Sabe quando a amiga fica na frente de casa
conversando com a outra amiga e fala assim: “deixa eu te contar, você viu
que...”. Assim é a vida no interior. Nenhuma tecnologia é capaz de roubar a
segurança que as pessoas têm de conversar, pessoalmente, no portão de casa.
Quem já morou no interior, sabe disso.
E é aquela prosa comprida, sabe? Sem
ninguém para interromper ou um telefone para tocar. No máximo, um café para
deixar o papo ainda mais prolongado. Para mim, isso é mais do que um diálogo. É
uma troca rica de observações sobre a vida. E é também quando a linguagem ganha
novo corpo.
Isso mesmo. Vocês já pararam para
prosear no portão? A linguagem ganha ritmo próprio. Em vez de perguntar: como
vai os filhos, perguntamos da família inteira. E não queremos saber apenas se a
pessoa foi hospitalizada, mas quantos dias ficou no hospital; que remédios
tomou; quem visitou o doente. Eu não acho que isso acontece porque,
supostamente, quem mora no interior do Brasil tenha mais tempo do que quem mora
em uma cidade grande, como São Paulo, por exemplo.
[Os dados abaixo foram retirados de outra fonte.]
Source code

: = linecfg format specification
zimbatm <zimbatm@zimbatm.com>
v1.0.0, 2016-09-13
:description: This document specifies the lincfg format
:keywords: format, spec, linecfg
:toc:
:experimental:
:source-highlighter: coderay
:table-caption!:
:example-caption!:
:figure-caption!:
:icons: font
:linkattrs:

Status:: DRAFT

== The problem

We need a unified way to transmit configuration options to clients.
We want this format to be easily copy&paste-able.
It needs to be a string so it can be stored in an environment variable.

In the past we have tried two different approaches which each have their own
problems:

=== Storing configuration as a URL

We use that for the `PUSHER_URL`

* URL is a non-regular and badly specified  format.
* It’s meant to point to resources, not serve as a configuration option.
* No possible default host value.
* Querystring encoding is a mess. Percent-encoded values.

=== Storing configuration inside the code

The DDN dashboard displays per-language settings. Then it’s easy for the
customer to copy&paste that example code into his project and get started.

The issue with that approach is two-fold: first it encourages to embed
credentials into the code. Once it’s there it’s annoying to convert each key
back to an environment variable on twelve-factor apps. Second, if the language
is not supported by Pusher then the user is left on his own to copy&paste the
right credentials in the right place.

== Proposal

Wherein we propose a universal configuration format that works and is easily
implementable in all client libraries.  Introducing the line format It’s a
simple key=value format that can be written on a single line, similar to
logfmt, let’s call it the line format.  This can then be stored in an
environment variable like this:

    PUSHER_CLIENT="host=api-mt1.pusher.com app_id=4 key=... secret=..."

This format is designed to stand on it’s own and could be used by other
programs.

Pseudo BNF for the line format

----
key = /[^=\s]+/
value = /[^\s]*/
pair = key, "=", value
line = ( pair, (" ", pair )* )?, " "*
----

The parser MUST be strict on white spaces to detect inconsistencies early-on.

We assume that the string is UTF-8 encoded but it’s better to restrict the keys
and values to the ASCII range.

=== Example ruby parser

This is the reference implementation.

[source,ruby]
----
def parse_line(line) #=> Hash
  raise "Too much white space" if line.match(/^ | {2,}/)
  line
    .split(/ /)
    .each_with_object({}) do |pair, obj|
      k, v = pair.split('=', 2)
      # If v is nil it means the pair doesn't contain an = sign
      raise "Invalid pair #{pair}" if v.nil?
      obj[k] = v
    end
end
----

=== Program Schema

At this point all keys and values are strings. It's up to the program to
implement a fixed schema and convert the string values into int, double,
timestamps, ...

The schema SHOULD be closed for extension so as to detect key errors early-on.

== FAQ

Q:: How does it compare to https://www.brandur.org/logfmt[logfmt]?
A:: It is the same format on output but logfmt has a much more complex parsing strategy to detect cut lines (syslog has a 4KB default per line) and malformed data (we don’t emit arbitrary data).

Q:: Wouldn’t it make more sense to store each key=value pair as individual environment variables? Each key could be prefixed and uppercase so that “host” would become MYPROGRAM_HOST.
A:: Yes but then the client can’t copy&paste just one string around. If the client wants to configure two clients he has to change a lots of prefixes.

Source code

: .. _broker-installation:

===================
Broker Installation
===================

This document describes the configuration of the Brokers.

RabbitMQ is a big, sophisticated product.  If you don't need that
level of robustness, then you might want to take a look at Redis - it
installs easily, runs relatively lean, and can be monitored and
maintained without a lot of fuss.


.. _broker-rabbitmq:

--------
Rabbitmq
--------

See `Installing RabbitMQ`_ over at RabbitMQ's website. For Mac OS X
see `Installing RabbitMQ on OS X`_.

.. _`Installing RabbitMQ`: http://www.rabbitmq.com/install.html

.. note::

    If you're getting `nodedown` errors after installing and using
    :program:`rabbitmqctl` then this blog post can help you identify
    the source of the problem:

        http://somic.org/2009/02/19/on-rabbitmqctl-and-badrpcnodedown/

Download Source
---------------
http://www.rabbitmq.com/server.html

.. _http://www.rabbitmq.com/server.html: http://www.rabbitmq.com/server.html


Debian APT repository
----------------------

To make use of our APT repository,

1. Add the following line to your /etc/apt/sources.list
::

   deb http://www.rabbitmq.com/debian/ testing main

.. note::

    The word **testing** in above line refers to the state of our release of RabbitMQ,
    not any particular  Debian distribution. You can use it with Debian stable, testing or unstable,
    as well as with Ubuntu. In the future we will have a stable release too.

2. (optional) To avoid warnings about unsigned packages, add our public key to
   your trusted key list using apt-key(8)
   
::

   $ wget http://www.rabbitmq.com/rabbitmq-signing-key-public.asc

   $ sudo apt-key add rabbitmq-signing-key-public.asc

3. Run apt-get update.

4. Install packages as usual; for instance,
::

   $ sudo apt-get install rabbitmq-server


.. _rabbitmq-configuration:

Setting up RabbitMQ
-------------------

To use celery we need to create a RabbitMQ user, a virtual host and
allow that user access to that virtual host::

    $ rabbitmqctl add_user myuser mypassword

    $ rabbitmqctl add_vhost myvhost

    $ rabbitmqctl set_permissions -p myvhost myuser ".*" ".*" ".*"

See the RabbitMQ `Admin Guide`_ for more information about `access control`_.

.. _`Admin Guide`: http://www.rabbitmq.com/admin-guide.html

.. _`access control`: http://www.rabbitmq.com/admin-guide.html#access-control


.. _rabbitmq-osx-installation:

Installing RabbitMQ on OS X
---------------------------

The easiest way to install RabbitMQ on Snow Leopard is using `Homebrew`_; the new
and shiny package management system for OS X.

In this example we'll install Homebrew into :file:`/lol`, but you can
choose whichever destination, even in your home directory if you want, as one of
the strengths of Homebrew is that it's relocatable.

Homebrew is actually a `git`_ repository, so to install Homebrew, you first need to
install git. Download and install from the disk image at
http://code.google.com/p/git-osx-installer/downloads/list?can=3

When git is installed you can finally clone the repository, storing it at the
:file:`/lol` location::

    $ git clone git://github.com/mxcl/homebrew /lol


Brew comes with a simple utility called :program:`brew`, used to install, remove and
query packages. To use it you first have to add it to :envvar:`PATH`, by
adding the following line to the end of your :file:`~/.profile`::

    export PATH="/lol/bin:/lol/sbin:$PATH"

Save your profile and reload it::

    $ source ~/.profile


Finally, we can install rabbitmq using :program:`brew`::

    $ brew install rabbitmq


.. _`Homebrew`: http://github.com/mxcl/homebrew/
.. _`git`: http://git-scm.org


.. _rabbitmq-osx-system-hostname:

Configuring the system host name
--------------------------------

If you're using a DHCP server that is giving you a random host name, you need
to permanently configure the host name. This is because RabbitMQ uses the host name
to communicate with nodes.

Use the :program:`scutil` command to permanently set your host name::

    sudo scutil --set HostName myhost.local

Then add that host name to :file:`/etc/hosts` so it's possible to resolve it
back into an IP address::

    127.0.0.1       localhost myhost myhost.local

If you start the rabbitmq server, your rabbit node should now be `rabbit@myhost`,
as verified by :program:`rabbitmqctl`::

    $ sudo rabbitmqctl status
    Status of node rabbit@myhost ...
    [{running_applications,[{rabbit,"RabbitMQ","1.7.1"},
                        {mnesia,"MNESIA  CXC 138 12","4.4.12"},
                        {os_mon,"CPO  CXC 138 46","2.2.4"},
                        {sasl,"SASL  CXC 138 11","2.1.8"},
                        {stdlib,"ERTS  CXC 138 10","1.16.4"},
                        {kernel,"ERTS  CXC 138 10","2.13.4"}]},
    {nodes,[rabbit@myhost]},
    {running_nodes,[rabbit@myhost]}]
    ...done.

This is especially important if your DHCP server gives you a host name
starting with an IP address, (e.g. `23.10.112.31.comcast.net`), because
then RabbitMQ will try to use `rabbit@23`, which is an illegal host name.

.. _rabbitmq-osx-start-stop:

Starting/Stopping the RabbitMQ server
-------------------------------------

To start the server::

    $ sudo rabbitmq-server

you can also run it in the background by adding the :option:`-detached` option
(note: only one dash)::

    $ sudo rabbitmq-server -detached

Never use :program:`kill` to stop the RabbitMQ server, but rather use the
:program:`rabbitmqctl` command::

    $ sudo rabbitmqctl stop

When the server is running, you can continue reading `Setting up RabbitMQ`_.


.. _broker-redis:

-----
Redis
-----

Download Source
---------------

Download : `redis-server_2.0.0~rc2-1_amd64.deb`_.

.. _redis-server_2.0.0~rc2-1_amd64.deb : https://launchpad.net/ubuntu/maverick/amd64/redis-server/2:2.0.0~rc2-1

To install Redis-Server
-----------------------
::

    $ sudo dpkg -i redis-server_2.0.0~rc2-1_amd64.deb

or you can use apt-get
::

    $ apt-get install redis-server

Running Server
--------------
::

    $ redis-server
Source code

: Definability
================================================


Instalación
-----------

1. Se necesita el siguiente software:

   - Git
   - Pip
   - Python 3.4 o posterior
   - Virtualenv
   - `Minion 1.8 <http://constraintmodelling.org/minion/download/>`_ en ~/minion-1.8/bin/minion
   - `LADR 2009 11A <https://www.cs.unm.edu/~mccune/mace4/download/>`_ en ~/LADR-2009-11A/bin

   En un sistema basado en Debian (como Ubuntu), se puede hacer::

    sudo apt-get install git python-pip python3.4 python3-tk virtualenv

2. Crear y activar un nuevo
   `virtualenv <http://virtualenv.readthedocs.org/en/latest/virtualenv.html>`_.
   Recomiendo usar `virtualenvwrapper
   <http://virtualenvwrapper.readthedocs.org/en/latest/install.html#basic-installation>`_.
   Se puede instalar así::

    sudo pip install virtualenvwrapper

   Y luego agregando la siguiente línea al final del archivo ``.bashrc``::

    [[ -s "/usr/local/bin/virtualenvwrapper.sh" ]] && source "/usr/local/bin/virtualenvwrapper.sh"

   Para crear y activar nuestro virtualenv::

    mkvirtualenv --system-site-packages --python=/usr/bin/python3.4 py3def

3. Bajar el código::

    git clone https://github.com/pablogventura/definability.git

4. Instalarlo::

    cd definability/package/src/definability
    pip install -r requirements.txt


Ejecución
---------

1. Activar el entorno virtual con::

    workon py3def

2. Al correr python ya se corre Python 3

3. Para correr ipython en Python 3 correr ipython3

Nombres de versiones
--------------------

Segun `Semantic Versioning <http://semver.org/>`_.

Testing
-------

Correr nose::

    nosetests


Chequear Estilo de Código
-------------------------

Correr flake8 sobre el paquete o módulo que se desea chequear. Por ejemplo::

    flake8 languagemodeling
Mas, acredito, honestamente, que as
pessoas do interior não inventam desculpas para não se relacionarem. O
trabalho, os filhos, o marido, a aula de natação são importantes sim, mas saber
como estão as pessoas com quem nos relacionamos também é muito importante no
interior. Por isso, elas param para conversar.
E é nesse tempo em que as pessoas se
permitem a trocas, é que surge o que chamo de “uma nova linguagem”. A conversa
no pé do portão não é só legal porque ela é mais “proseada”, mas porque a
linguagem muda. Acho fascinante a maneira como as pessoas fazem adaptações da
linguagem para criar um tipo de dicionário próprio. E acredito que é fácil
visualizar isso mais no interior do que nas grandes cidades. É como se as pessoas
não tivessem vergonha de admitir que elas falam errado ou criam palavras novas
para expressar o que pensam.
E em uma conversa rápida no portão, pude
perceber algumas dessas adaptações. Na região do Norte Pioneiro do Paraná, por
exemplo, as pessoas não "vem" e "vão". Elas dizem “to ino e
to voltano”. Não há a necessidade do “d”. Um desperdício de tempo pronunciá-lo.
Observei também que as adaptações são
feitas para frases de algumas rezas. Você conhece o “malamem”? - alguém me
perguntou. E eu disse: Quem? - O
malamem: “me livre de todo mal, amém”. Caí na risada! E a “Ave Maria, deixa de
graça...”. O que não é a livre interpretação de uma oração?
E você sabe como vai a “fi”? E a “fiinha”?
E o “fiinho”? E o “pamódi”, sabe pra que serve? Também pode ser traduzido como
“para modo de”. “Pamódi di busca fii” leia-se também como “para modo de ir
buscar o filhinho”. E a música que toca na “rádia”?
No Norte do Paraná, além dessa livre
adaptação das palavras, o charme fica por conta do “r” retroflexo. Não é só
fazer um “uso próprio” da linguagem. A pronúncia puxada lembra a de um tempo
que já não existe mais: a da simplicidade. Uma época em que se a porteira estivesse
aberta, bastava você entrar. E se anunciar chegando com um: “oh, de casa”. Sabe
o que ia dizer o dono da casa? – Tarde? Tarde! Bão? Bão! Vim prosear! Viram só,
não foi preciso uma pizza, um vinho chileno, nada disso. Coisas de quem é pé "vermeio".
É do tipo “chega aí” ou “cola em nóis”, como se diz em Londrina.
Se você não é pé vermelho, não se sinta
acanhado. A casa é sua! A linguagem também! Agora para puxar o “r” vai ser
preciso um pouquinho de treino! Quer tentar?
p.s: nem preciso
dizer que sou pé vermelho. Quem é vermelho é quem nasce no Norte do Paraná ou
Norte Pioneiro. E carrega não só o sotaque como também um jeito particular de
prosear. O nome pé vermelho ou “pé vermeio” como é preferencialmente falado, é
dito para quem mora na roça e tem o pé vermelho por conta da cor da terra
daquela região: vermelha! Mas, essa expressão é mais velha que o próprio Norte
do Paraná. Hoje, quase ninguém mora mais na roça, mas o jeitinho de prosear do povo, permaneceu.